Conhecer-se e construir sua identidade pessoal, social e cultural, constituindo uma imagem positiva de
si e de seus grupos de pertencimento, nas diversas experiências de cuidados, interações, brincadeiras
e linguagens vivenciadas na instituição escolar e em seu contexto familiar e comunitário.

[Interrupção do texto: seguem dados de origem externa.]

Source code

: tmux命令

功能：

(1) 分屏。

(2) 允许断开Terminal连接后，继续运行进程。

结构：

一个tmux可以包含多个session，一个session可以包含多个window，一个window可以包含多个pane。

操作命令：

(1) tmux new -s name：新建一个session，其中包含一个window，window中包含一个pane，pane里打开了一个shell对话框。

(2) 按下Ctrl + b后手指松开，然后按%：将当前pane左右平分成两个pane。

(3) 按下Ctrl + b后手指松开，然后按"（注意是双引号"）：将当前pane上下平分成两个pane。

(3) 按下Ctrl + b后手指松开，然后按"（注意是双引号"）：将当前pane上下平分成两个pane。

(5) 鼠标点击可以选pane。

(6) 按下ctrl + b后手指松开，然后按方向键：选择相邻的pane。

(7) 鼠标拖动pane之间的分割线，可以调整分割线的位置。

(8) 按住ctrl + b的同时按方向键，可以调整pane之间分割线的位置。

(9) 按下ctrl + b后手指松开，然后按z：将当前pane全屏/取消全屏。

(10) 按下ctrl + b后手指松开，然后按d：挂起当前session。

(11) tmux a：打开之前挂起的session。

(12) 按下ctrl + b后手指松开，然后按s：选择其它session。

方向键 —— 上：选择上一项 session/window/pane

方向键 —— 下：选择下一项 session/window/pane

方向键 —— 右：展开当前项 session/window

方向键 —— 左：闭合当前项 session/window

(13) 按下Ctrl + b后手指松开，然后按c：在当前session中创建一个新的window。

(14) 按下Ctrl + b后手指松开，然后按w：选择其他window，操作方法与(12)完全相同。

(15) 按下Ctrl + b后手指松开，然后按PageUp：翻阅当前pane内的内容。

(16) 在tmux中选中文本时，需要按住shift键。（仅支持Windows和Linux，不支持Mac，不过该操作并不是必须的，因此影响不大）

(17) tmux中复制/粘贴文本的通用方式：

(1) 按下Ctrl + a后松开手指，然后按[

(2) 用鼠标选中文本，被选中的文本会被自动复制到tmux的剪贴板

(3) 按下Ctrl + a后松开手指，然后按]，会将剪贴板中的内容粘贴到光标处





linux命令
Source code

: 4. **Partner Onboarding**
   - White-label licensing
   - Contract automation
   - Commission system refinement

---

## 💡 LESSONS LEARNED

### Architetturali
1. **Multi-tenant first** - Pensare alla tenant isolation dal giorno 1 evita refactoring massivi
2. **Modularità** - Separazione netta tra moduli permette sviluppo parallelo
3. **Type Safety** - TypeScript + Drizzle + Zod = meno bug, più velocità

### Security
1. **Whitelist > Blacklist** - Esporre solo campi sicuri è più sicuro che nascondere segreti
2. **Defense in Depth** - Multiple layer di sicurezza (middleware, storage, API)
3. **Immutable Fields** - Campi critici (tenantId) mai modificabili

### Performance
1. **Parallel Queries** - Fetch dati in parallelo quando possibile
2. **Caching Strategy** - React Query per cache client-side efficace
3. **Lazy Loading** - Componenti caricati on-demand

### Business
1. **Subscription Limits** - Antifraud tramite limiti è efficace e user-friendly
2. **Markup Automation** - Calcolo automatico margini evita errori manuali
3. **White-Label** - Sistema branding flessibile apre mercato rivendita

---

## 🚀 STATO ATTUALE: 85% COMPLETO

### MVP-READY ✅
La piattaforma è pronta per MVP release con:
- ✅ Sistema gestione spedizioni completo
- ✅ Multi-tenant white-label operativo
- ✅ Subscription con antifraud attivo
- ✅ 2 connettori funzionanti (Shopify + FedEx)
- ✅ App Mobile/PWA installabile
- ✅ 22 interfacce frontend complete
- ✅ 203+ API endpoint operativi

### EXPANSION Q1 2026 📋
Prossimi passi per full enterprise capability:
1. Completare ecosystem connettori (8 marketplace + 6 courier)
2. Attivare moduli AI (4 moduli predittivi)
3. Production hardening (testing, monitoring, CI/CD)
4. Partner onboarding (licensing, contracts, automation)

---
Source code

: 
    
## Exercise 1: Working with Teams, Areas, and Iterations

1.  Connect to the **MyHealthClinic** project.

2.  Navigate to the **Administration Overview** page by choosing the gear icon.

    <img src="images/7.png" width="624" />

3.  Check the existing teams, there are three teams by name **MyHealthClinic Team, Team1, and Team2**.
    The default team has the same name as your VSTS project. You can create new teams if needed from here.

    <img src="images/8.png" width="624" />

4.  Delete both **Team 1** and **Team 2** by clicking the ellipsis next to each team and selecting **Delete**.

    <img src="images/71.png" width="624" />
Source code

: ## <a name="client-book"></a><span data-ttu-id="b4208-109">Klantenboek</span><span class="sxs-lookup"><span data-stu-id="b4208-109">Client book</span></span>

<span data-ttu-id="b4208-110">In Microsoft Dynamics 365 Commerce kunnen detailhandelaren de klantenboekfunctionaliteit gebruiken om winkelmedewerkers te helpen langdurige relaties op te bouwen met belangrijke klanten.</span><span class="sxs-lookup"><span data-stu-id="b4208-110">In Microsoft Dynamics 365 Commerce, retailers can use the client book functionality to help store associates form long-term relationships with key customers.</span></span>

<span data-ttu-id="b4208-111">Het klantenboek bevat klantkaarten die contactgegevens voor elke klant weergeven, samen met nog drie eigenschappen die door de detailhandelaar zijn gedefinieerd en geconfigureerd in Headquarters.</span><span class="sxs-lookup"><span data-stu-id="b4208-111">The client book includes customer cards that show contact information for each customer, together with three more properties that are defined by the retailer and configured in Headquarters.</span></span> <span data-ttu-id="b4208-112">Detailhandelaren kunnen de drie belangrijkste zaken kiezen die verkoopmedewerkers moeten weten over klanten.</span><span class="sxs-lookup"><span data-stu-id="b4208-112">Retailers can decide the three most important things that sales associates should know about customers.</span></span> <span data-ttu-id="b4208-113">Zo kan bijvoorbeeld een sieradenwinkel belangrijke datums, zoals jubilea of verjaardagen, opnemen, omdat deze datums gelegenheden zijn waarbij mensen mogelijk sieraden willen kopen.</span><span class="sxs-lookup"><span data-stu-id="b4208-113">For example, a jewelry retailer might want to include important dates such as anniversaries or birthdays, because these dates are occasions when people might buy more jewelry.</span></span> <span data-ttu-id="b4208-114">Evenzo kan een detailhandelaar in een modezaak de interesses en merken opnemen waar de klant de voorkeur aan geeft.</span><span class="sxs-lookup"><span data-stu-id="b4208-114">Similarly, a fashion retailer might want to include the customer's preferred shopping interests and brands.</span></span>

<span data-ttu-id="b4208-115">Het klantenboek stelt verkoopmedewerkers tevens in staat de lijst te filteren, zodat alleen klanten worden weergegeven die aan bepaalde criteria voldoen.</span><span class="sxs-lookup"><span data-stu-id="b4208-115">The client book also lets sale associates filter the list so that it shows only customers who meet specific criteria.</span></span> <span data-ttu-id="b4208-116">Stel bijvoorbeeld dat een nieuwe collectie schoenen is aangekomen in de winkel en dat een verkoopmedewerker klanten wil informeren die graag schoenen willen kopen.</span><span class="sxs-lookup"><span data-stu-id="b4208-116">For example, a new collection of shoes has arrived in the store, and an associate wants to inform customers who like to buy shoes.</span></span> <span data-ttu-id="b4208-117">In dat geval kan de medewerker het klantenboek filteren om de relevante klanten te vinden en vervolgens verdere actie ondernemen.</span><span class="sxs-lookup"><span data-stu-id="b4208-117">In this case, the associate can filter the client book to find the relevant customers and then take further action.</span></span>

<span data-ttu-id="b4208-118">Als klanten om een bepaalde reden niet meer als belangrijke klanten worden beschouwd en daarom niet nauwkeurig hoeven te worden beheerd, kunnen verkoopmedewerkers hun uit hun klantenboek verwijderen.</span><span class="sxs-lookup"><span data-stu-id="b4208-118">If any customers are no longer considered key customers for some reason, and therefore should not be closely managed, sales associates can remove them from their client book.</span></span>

Essa concepção de criança como ser que observa, questiona, levanta hipóteses, conclui, faz julgamentos e
assimila valores e que constrói conhecimentos e se apropria do conhecimento sistematizado por meio da ação
e nas interações com o mundo físico e social não deve resultar no confinamento dessas aprendizagens a um
processo de desenvolvimento natural ou espontâneo. Ao contrário, impõe a necessidade de
imprimir intencionalidade educativa às práticas pedagógicas na Educação Infantil, tanto na creche quanto na
pré-escola.
Essa intencionalidade consiste na organização e proposição, pelo educador, de experiências que permitam às
crianças conhecer a si e ao outro e de conhecer e compreender as relações com a natureza, com a cultura e
com a produção científica, que se traduzem nas práticas de cuidados pessoais (alimentar-se, vestir-se,
higienizar-se), nas brincadeiras, nas experimentações com materiais variados, na aproximação com a literatura
e no encontro com as pessoas.
Parte do trabalho do educador é refletir, selecionar, organizar, planejar, mediar e monitorar o conjunto das
práticas e interações, garantindo a pluralidade de situações que promovam o desenvolvimento pleno das
crianças.
Ainda, é preciso acompanhar tanto essas práticas quanto as aprendizagens das crianças, realizando a
observação da trajetória de cada criança e de todo o grupo – suas conquistas, avanços, possibilidades e
aprendizagens. Por meio de diversos registros, feitos em diferentes momentos tanto pelos professores quanto
pelas crianças (como relatórios, portfólios, fotografias, desenhos e textos), é possível evidenciar a progressão
ocorrida durante o período observado, sem intenção de seleção, promoção ou classificação de crianças em
“aptas” e “não aptas”, “prontas” ou “não prontas”, “maduras” ou “imaturas”. Trata-se de reunir elementos para
reorganizar tempos, espaços e situações que garantam os direitos de aprendizagem de todas as crianças.